### SELECTED EXCERPT
MTU Onsite Energy’s generator sets are contained in a rigid structure that allows the units to run smoothly with minimal vibration. This, along with a special enclosure from ACS Manufacturing, helped Centinela achieve noise reduction levels to the sound of a whisper, exceeding the requirements for a facility situated in a cluster of crowded buildings with three sides of the hospital enclosed and the opening side facing an apartment complex.
“The generators are quieter than the surrounding ambient noise. They’re even quieter than the service team’s diesel pickup truck when it’s idling in the parking lot,” said Terry Butler, project manager for Valley Power Systems. “We often can’t tell when they’re running and when they’re shut down. You just can’t believe it.”
Another layer of Inglewood’s noise ordinance is its sound curfew, which lifts every morning at 6 a.m. The noise of the hospital’s original generator sets required Centinela to balance a 6 a.m. generator set startup time with the hospital’s surgery schedule to avoid interrupting the flow of electricity to the hospital’s critical equipment. Since they couldn’t start the generator sets until the sound curfew lifted due to the loudness, the start time was occasionally delayed. Today, with the new MTU Onsite Energy generator sets, Centinela can switch the units on before the hospital begins its daily activities and procedures, contributing to increased flexibility in the power system.

### ACTIVITY A
Using the hospital generator text, rewrite the part that opens with the words containing "Another layer of" and closes with "the power system.", replacing "sound curfew" with "noise curfew".
### ACTIVITY B
List every company or organization named in the hospital generator text, including the hospital itself.

### LISTED RECORDS
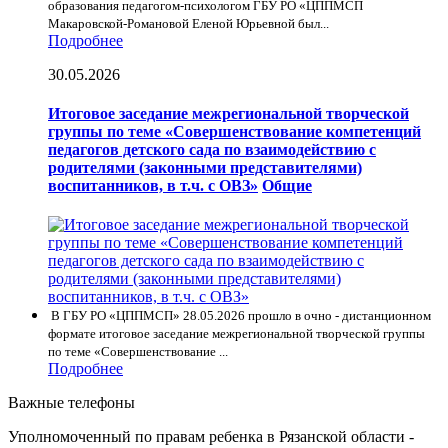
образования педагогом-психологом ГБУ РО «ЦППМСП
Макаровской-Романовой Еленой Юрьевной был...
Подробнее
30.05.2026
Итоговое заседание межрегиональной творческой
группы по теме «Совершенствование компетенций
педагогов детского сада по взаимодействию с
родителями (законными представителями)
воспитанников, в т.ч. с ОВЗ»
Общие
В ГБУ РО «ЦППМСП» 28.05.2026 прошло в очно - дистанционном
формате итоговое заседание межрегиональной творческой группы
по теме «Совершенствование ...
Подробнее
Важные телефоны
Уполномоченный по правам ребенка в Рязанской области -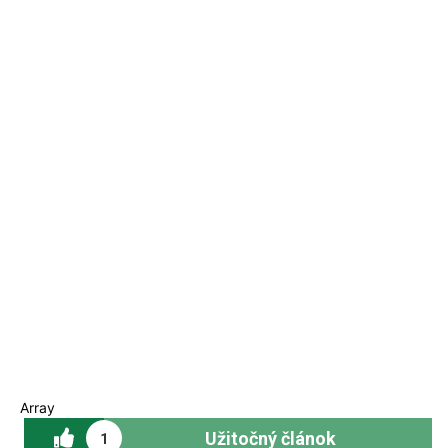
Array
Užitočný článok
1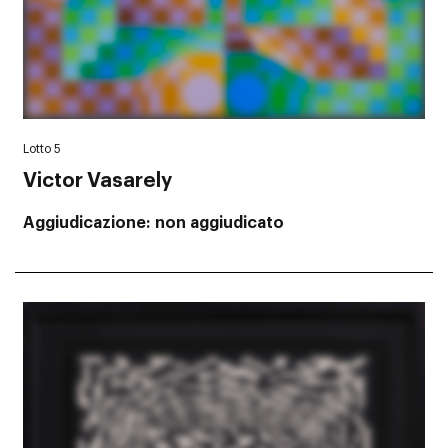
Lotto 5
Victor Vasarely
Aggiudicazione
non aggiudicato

---

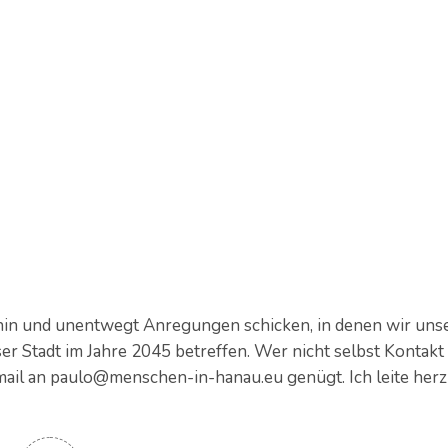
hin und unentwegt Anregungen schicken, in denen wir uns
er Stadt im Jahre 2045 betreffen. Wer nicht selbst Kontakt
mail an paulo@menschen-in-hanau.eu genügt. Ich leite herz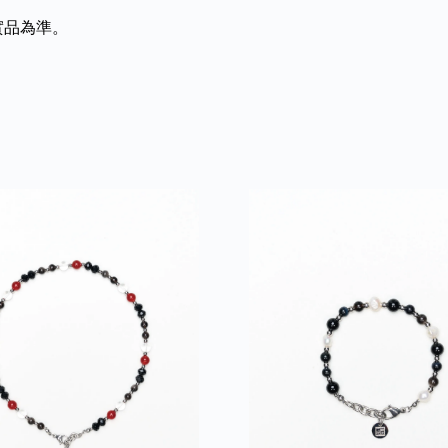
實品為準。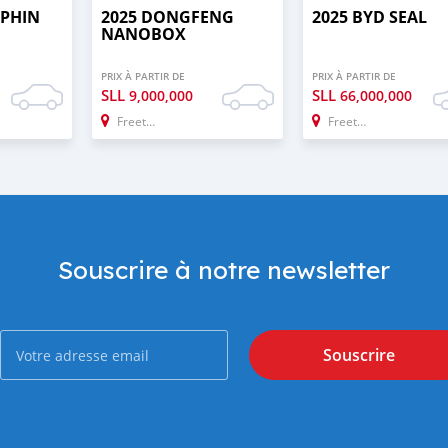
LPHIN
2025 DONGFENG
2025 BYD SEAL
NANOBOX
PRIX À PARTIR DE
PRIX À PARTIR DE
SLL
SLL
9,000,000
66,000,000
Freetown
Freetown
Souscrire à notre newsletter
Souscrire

### RESPONSE A
Another layer of Inglewood’s noise ordinance is its noise curfew, which lifts every morning at 6 a.m. The noise of the hospital’s original generator sets required Centinela to balance a 6 a.m. generator set startup time with the hospital’s surgery schedule to avoid interrupting the flow of electricity to the hospital’s critical equipment. Since they couldn’t start the generator sets until the noise curfew lifted due to the loudness, the start time was occasionally delayed. Today, with the new MTU Onsite Energy generator sets, Centinela can switch the units on before the hospital begins its daily activities and procedures, contributing to increased flexibility in the power system.

### RESPONSE B
- MTU Onsite Energy
- ACS Manufacturing
- Centinela
- Valley Power Systems